As for the height restriction, that had nothing to do with industrialization. It had to do with revulsion of New York-style skyscrapers.

And there's a difference between industry and commerce. During that "Dickensian" time (by the way Dickens died in 1870, when DC was still very undeveloped and thirty years before the Cairo) there was more "mixed use" than you could shake a stick at. It wasn't the Victorian age that killed mixed use development, it was the modern one.

 

Actually DC has literally miles of affordable housing. It's just that it's not safe and not in trendy neighborhoods. We don't have an affordable housing problem - we have a safety problem. I can open the WP any day and see 2 BR apts for $1000. That, my friends, is affordable in a city center. The problem is, they are in unsafe neighborhoods because no matter how we slice it the majority of DC is still pretty much unsafe.

I'd be all for additional programs for workforce housing. That'd be terrific. But if we never built another public housing unit in DC I'd be quite happy. Affordable housing in DC has for decades all too often (but not always) meant free shit for people that won't work.

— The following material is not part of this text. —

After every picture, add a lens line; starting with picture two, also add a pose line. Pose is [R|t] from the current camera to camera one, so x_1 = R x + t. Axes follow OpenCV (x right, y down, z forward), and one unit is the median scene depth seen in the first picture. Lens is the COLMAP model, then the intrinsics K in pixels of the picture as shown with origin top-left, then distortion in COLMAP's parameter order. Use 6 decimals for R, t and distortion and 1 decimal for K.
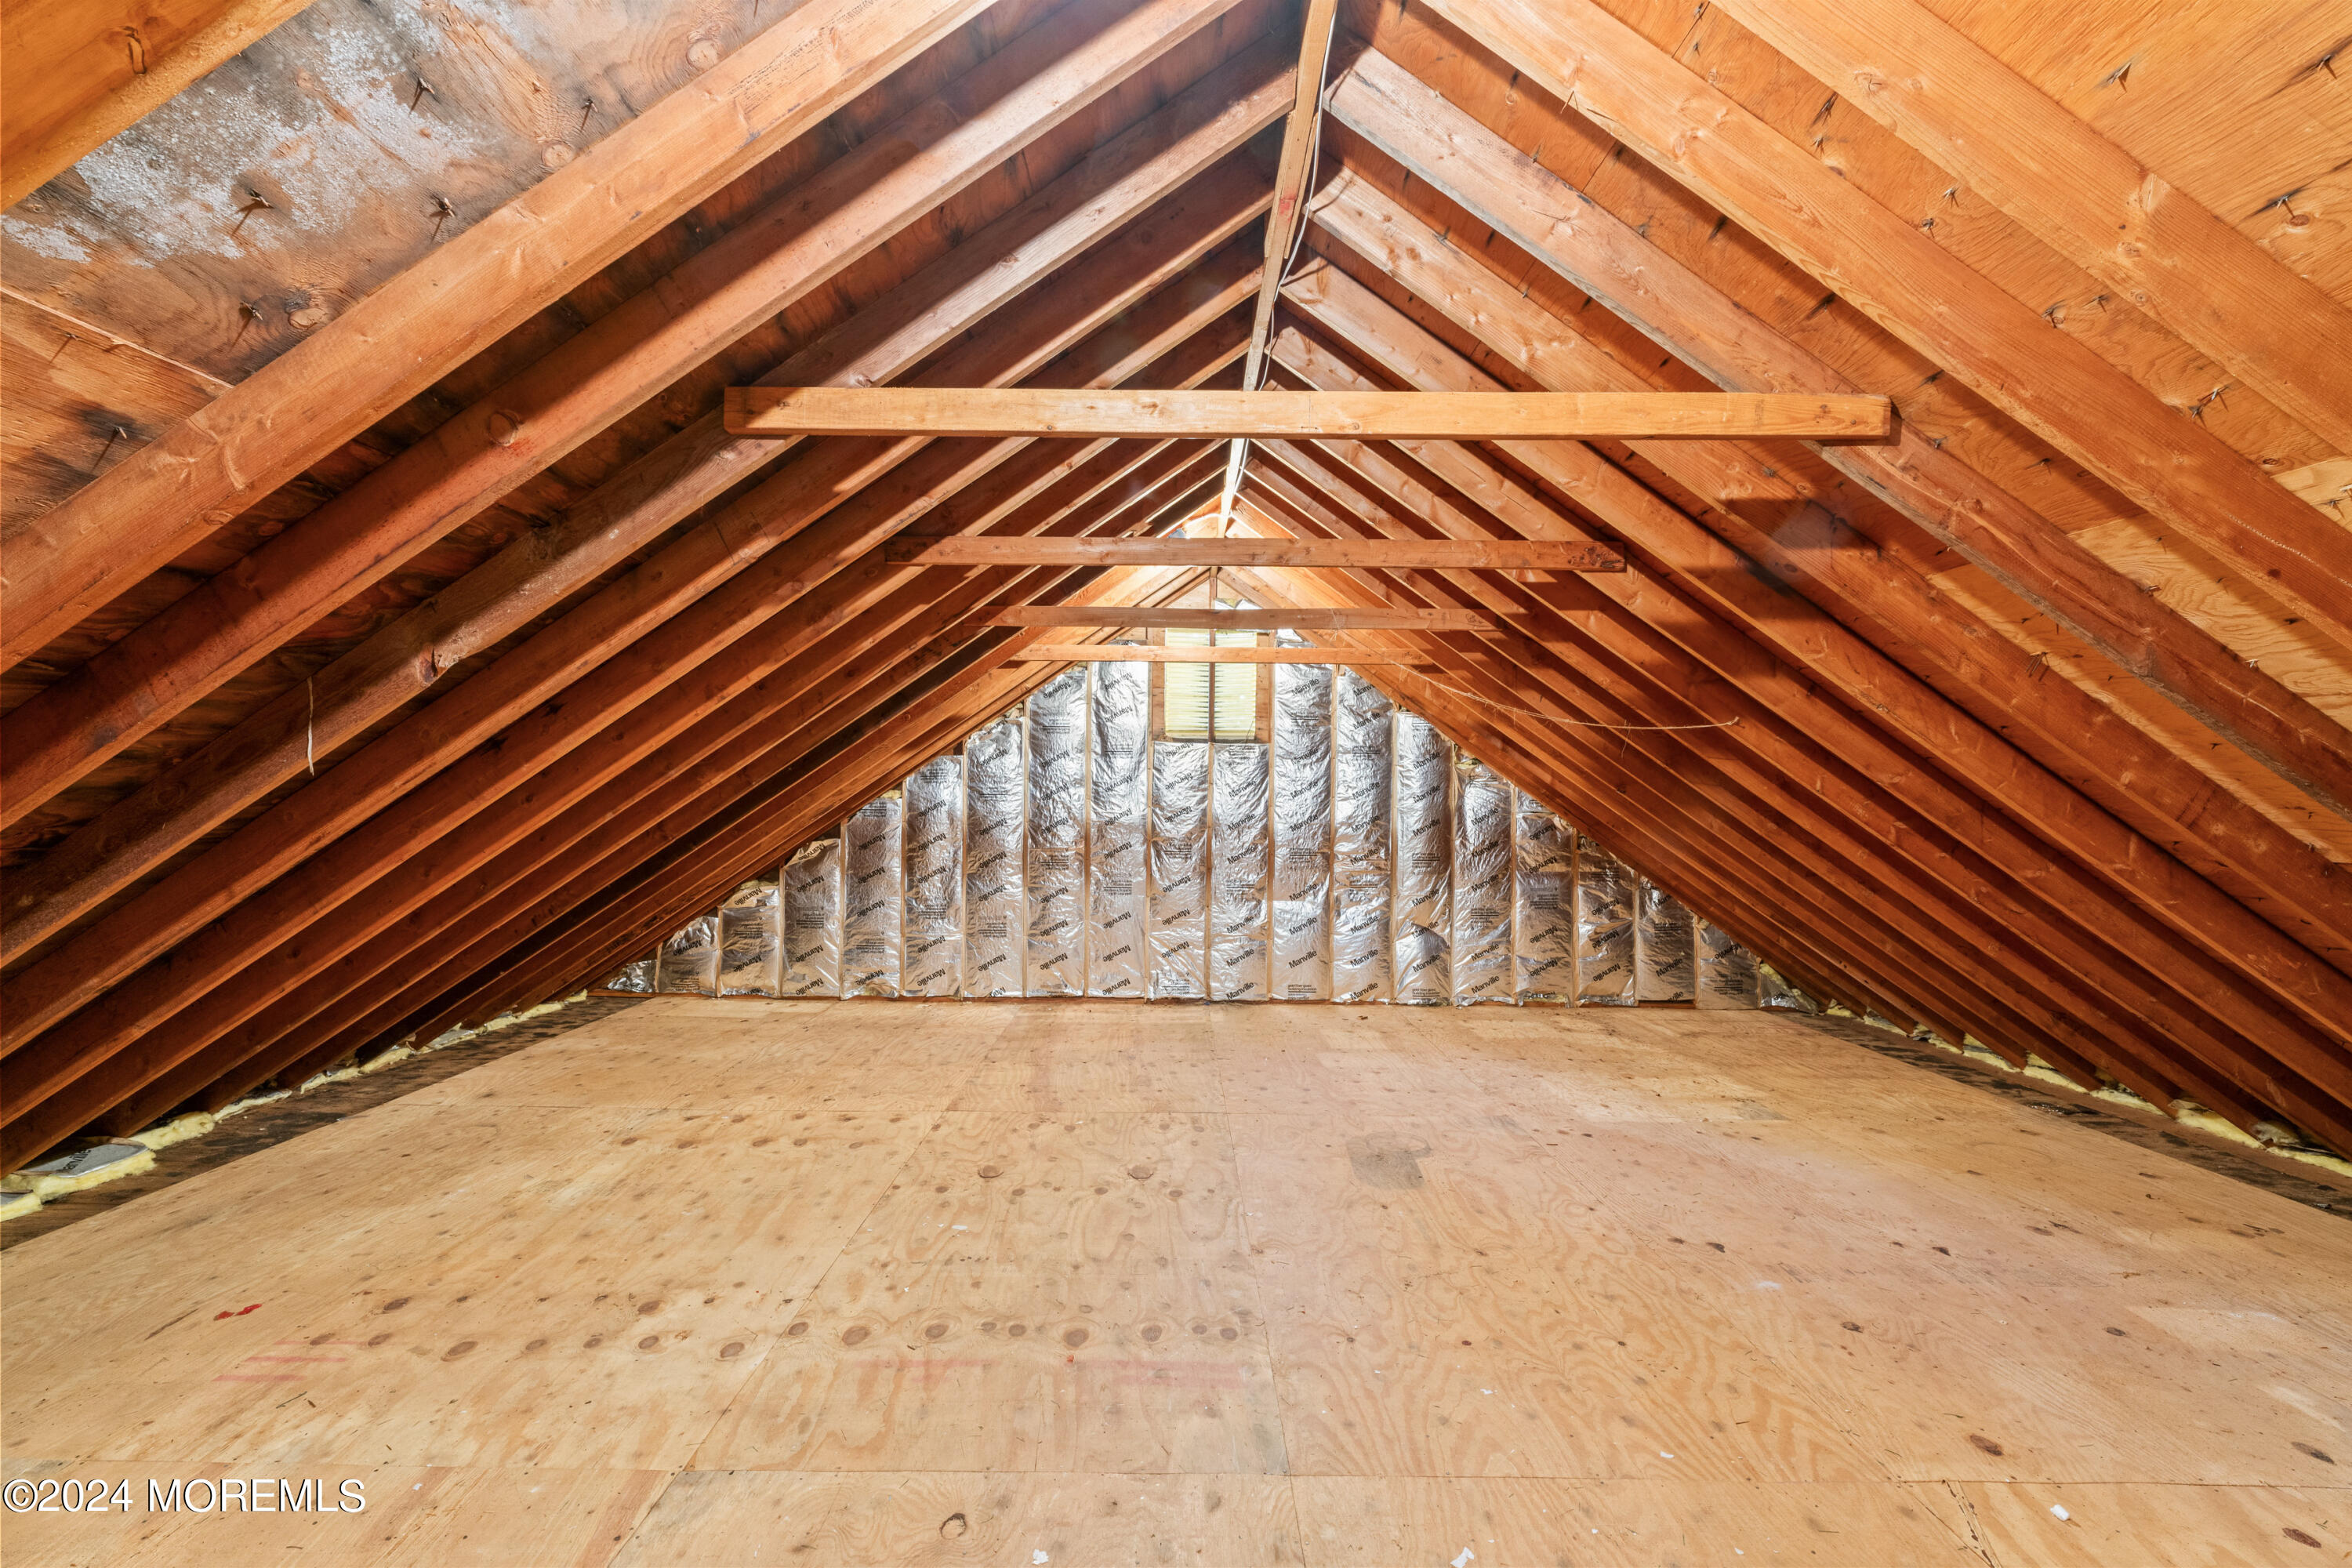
lens RADIAL K [[1074.8, 0, 1179.1], [0, 1074.8, 758.7], [0, 0, 1]] dist [0.000249, 0.000637]
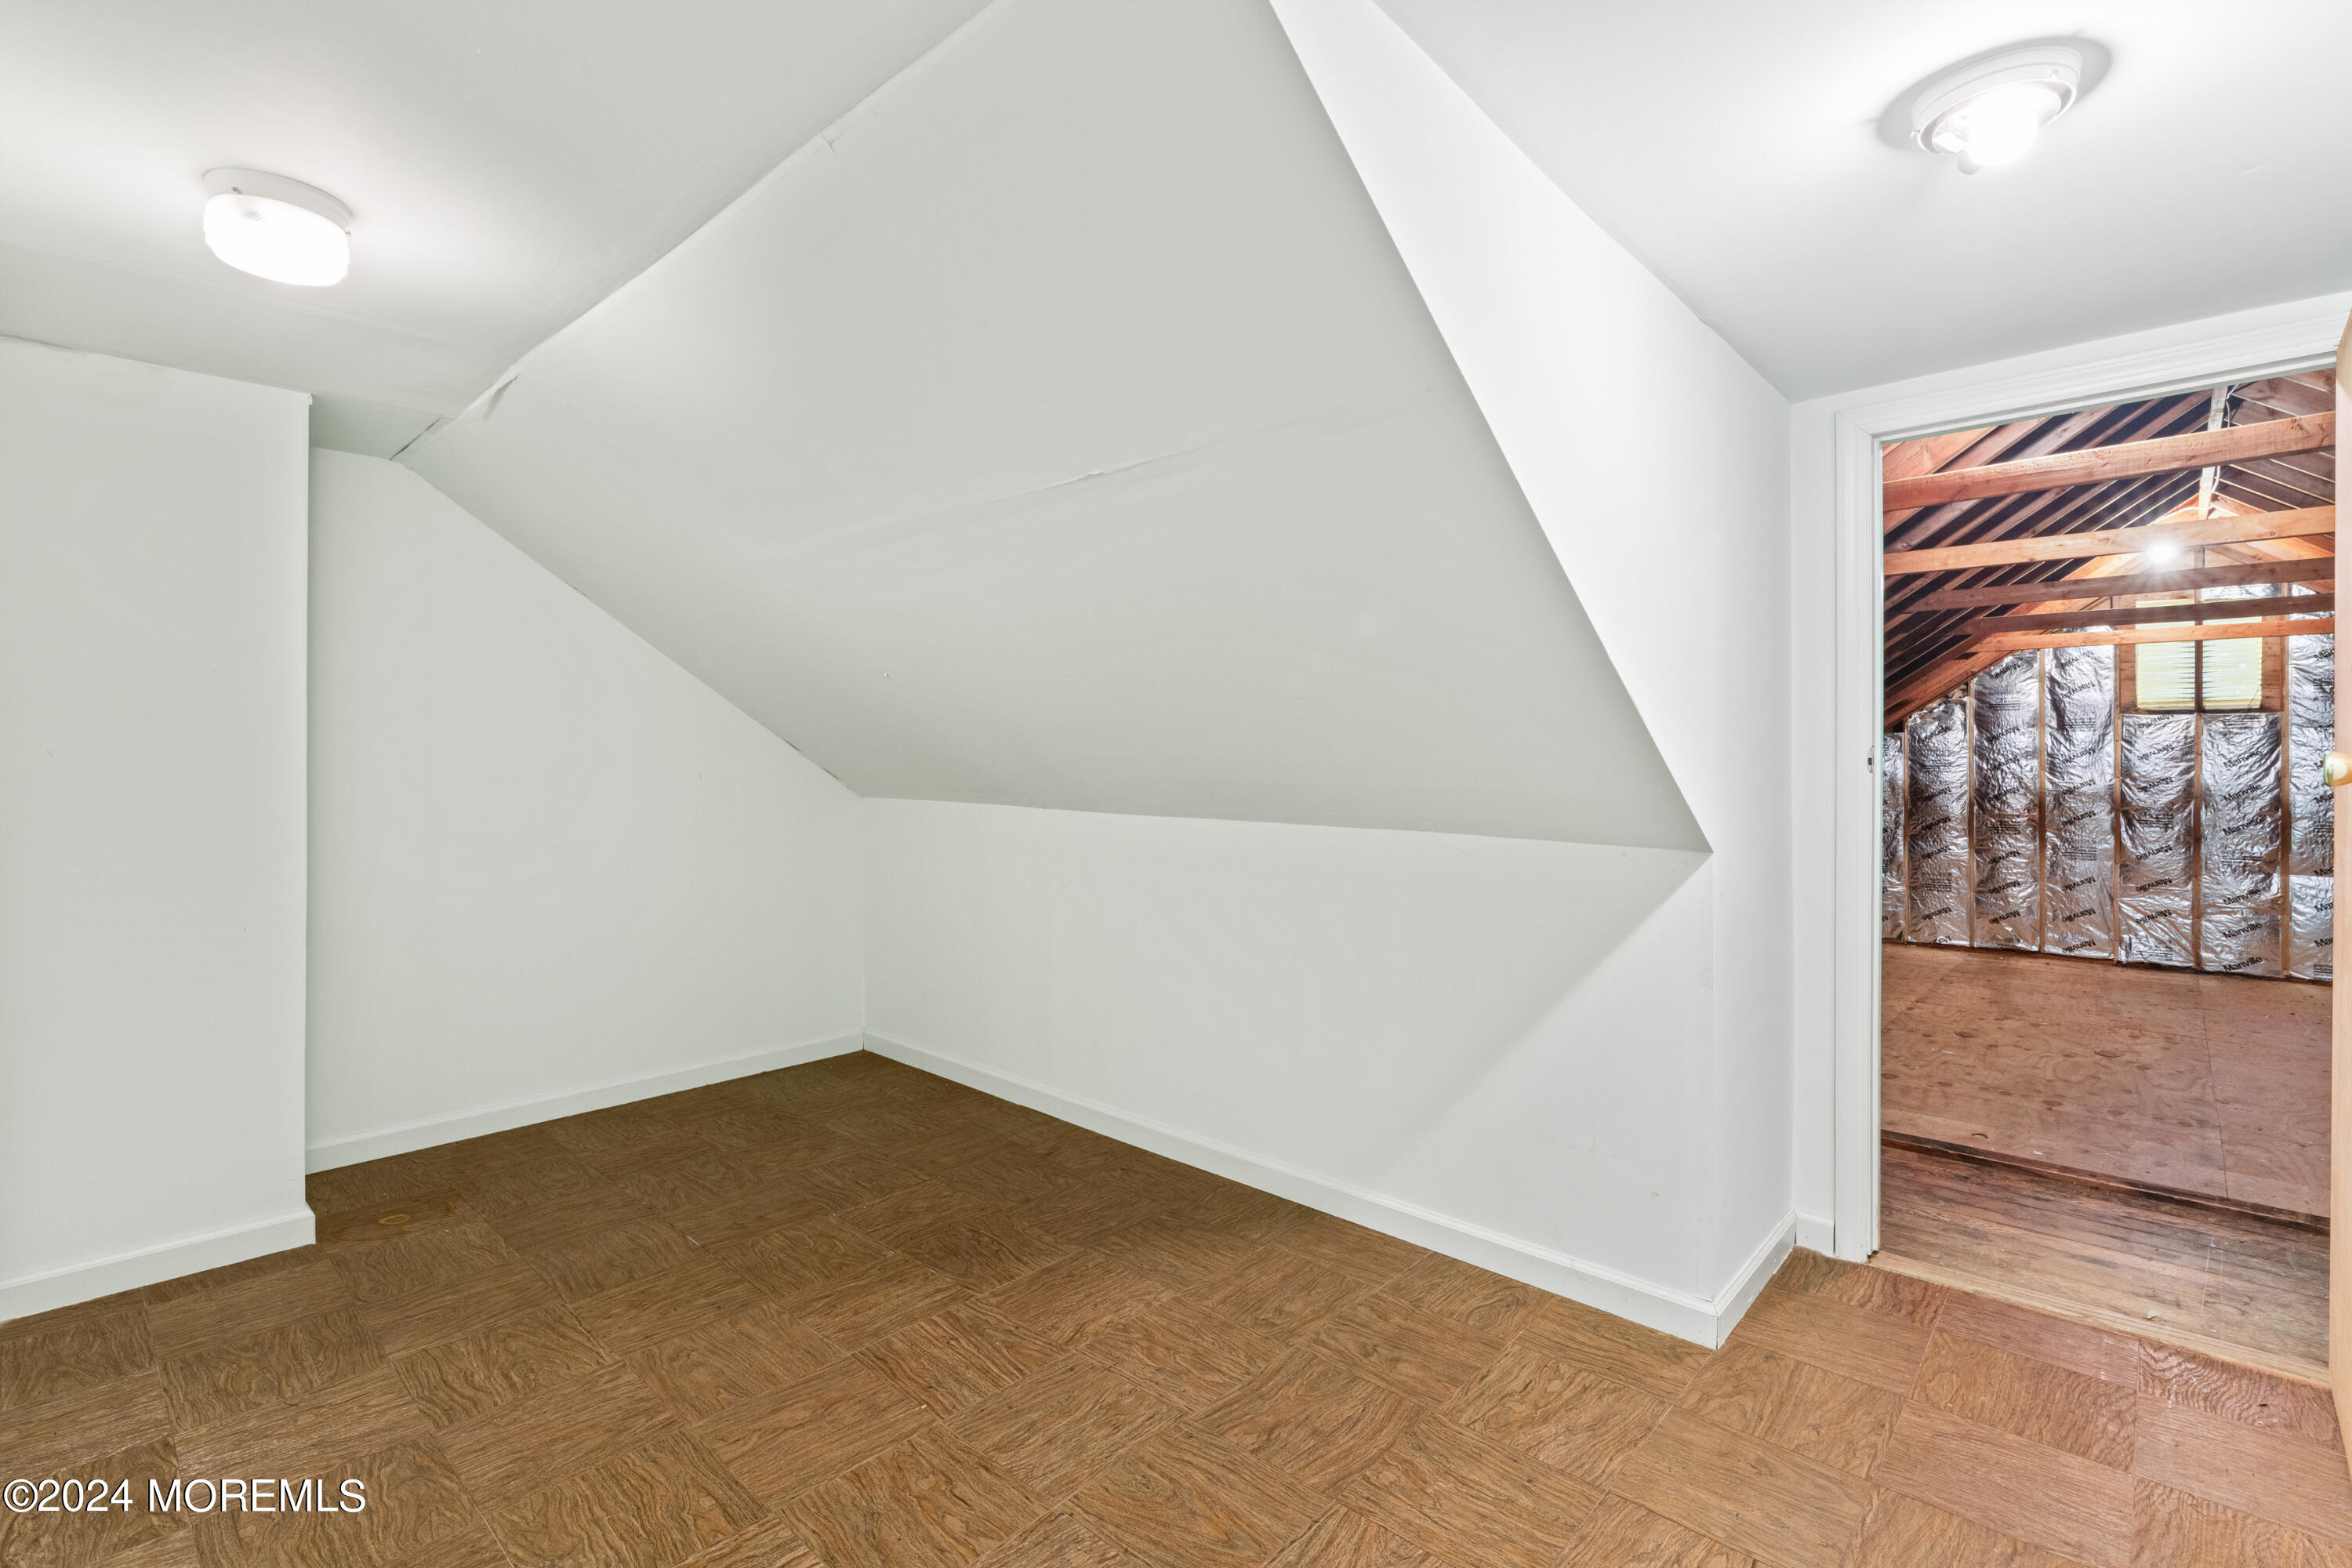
lens RADIAL K [[1074.8, 0, 1179.1], [0, 1074.8, 758.7], [0, 0, 1]] dist [0.000249, 0.000637]
pose [[0.731697, -0.009448, -0.681564, 0.017388], [0.025679, 0.999576, 0.013711, -0.010793], [0.681146, -0.027534, 0.731630, -0.381585]]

It has ruined neighborhoods, caused massive crime, given us decades of kids churned out by moms that couldn't care less, and has, ironically, made those that are actually responsible citizens but are temporarily down on their luck and/or are actually unable to work have to live in hellholes.

 

Agreed with Reid and Hillman on the nature of affordable housing in DC. Barry might be re-elected if he ran on an affordable housing platform.

ME: DC Zoning is archaic, but it's not that archaic. We didn't even have zoning 'till the 50's. SP zoning is intended to function as a commercial/residential bridge, though it doesn't work that well in practice, mostly due to PUDs which historically have gamed the system toward higher density/more intensive use.

 

This is and stereotypical and somewhat antiquated view of public housing. Subsidized housing is a more apt description. For example, much of the SW residential development consists mixed-use development and subsidized housing for the elderly/persons with disability. Mixed-use development is fast become the norm for largescale residential developtment in DC -- market rate housing incorporating a fixed percentage of "affordable" housing units for qualified applicants (ie working poor).

Not exactly the welfare mother stereotype. It's an easy win for politicians who can claim to address affordable housing, and developers who can expedite zoning and building permit processes.